La loi du 13 juillet 2006 portant Engagement National pour le Logement (ENL) et ses incidences sur le recouvrement des charges de copropriété

Recouvrement de charges de copropriété et la loi du 13 juillet 2006 portant Engagement National pour le Logement comprend un certain nombre de dispositions concernant le droit de la copropriété.

 

Il est rappelé que les dispositions de l'article 10 de la loi du 10 Juillet 1965 régissant le statut de la copropriété prévoient, afin de garantir le fonctionnement normal d'un syndicat de copropriétaire que « Les copropriétaires sont tenus de participer aux charges entraînées par les services collectifs et les éléments d'équipements communs en fonction de l'utilité que ces services et éléments présentent à l'égard de chaque lot. »

 

Aussi, « Ils sont tenus de participer aux charges relatives à la conservation, à l'entretien et à l'administration des parties communes, proportionnellement aux valeurs relatives des parties privatives comprises dans leurs lots... »

 

Dans ce cadre, les syndics de copropriété, qu'ils soient professionnels ou bénévoles, ont l'obligation en vertu de l'article 18 de cette loi, et pour les professionnels en vertu de leur contrat de syndic, de veiller à la conservation et à la garde de l'immeuble, en procédant, en particulier, au recouvrement des charges communes impayées par des copropriétaires négligents et parfois insolvables.

 

Le recouvrement des charges communes est ainsi un problème majeur pour la gestion et la pérennité de la copropriété ; le syndic se devant de mettre en œuvre un certain nombre de démarches tant amiables, pré-contentieuses, que judiciaires, afin d'obtenir le respect par le copropriétaire indélicat et récalcitrant, de ses engagements financiers.

 

Cependant, ces démarches ne sont pas gratuites, mais au contraire, engendrent d'importants coûts ; les syndics étant souvent contraints d'instituer en leur sein un service de recouvrement, dont le poids financier quant à son fonctionnement et sa gestion peut être très lourd.

 

La question s'est alors rapidement posée de savoir qui du copropriétaire débiteur récalcitrant ou de la copropriété, devait supporter ces frais de recouvrement des charges de copropriété.

 

La réponse à cette question résulte de trois étapes à la fois jurisprudentielles et législatives.

 

I- Première étape

Jusqu'à la loi du 13 Décembre 2000 relative à la Solidarité et au Renouvellement Urbain dite « SRU », la situation était la suivante :

 

En l'absence de dispositions particulières dans le statut de la copropriété, les frais de recouvrement des charges exposés par le syndicat ne pouvaient être récupérés sur le copropriétaire débiteur, qu'à l'issue d'une procédure le condamnant et mettant ces frais à sa charge, au titre des débours et indemnités prévus par le Nouveau Code de Procédure Civile (article 700 du NCPC : frais irrépétibles, soit les honoraires d'avocats - le coût d'assignation - de signification et d'exécution par voie d'huissier de la décision rendue).

________________________

Questions sur le document:
1 > Pour chacune des affirmations suivantes, indiquez si le texte sur le recouvrement des charges de copropriété ci-dessus la confirme, en répondant par oui ou par non et en citant mot pour mot les termes décisifs. (a) Les syndics bénévoles ne sont pas tenus de recouvrer les charges impayées. (b) Les démarches de recouvrement entraînent des coûts importants. (c) La réponse à la question des frais de recouvrement découle de trois étapes.
2 > Renvoyez à l'identique le passage du texte sur le recouvrement des charges de copropriété qui va de « La réponse à » jusqu'à « la décision rendue). ».
3 > Reprenez s'il vous plaît le texte sur le recouvrement des charges de copropriété à la suite de sa dernière phrase.

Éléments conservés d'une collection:
________________________

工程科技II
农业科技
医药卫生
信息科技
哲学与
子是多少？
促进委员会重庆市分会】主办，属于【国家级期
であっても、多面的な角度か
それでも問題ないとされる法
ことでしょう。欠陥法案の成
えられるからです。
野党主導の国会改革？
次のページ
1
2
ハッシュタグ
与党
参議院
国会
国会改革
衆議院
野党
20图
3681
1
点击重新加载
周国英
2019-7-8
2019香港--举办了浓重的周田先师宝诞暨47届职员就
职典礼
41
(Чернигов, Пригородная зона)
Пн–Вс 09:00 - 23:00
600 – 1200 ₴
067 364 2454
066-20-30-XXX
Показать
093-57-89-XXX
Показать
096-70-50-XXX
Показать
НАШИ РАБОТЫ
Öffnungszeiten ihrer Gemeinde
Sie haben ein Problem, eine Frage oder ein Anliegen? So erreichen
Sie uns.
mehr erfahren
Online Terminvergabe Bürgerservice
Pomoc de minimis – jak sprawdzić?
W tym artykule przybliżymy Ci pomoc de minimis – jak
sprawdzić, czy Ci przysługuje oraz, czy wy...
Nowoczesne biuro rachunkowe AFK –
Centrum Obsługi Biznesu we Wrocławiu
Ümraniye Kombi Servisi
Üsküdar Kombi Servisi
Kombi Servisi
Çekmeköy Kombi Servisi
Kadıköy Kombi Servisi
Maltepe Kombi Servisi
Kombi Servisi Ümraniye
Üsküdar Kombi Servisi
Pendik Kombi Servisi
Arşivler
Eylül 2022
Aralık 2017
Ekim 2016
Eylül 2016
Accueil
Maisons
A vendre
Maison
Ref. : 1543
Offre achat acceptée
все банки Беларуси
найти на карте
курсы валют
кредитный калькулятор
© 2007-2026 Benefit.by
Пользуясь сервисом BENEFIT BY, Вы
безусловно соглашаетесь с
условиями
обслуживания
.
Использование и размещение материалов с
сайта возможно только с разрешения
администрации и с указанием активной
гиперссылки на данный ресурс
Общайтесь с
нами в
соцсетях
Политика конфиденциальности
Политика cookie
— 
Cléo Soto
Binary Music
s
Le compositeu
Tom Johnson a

________________________

Réponses aux consignes:
1 >
(a) Non : « les syndics de copropriété, qu'ils soient professionnels ou bénévoles, ont l'obligation en vertu de l'article 18 de cette loi »
(b) Oui : « ces démarches ne sont pas gratuites, mais au contraire, engendrent d'importants coûts »
(c) Oui : « La réponse à cette question résulte de trois étapes à la fois jurisprudentielles et législatives. »

2 >
La réponse à cette question résulte de trois étapes à la fois jurisprudentielles et législatives.

 

I- Première étape

Jusqu'à la loi du 13 Décembre 2000 relative à la Solidarité et au Renouvellement Urbain dite « SRU », la situation était la suivante :

 

En l'absence de dispositions particulières dans le statut de la copropriété, les frais de recouvrement des charges exposés par le syndicat ne pouvaient être récupérés sur le copropriétaire débiteur, qu'à l'issue d'une procédure le condamnant et mettant ces frais à sa charge, au titre des débours et indemnités prévus par le Nouveau Code de Procédure Civile (article 700 du NCPC : frais irrépétibles, soit les honoraires d'avocats - le coût d'assignation - de signification et d'exécution par voie d'huissier de la décision rendue).

3 >
 

Il résultait alors, des dispositions combinées de l'article 10 de la loi de 1965 précité et de l'article 32 de la loi du 9 septembre 1991 relative aux procédures civiles d'exécution que " les frais de recouvrement entrepris sans titre exécutoire, et qui constituent des charges communes, ne pouvaient être intégralement supportés par le copropriétaire défaillant, et devaient rester à la charge du syndicat.

 

Cependant, le syndicat poursuivant, jusqu'à l'issue de la procédure, devait supporter et avancer ces frais de recouvrement qui entraient dans les charges communes au sens des dispositions de l'article 10 alinéa 2 de la loi précitées à répartir entre chaque copropriétaire.

 

Afin d'atténuer ces inconvénients, les règlements de copropriété comportaient souvent une clause dite « d'aggravation des charges », aux termes de laquelle celui qui par sa seule carence provoquait un surcroît de dépenses pour la copropriété, devait le supporter.

 

Pour accepter de l'appliquer, les Tribunaux saisis étaient parfois très exigeants, la conditionnant à la preuve d'une faute qu'aurait commise le débiteur dans le non règlement de ses charges.

 

Depuis lors, le législateur a entendu faciliter le recouvrement des charges impayées en responsabilisant les débiteurs.

 

II- Deuxième étape :

Etait ainsi votée la loi n° 2000-1208 du 13 Décembre 2000 relative à la Solidarité et au Renouvellement Urbain dite « SRU » qui modifiait la loi du 10 Juillet 1965 en son article 10-1, permettant d'imputer au compte du seul copropriétaire débiteur les frais nécessaires exposés par le syndicat pour recouvrer ses créances de charges.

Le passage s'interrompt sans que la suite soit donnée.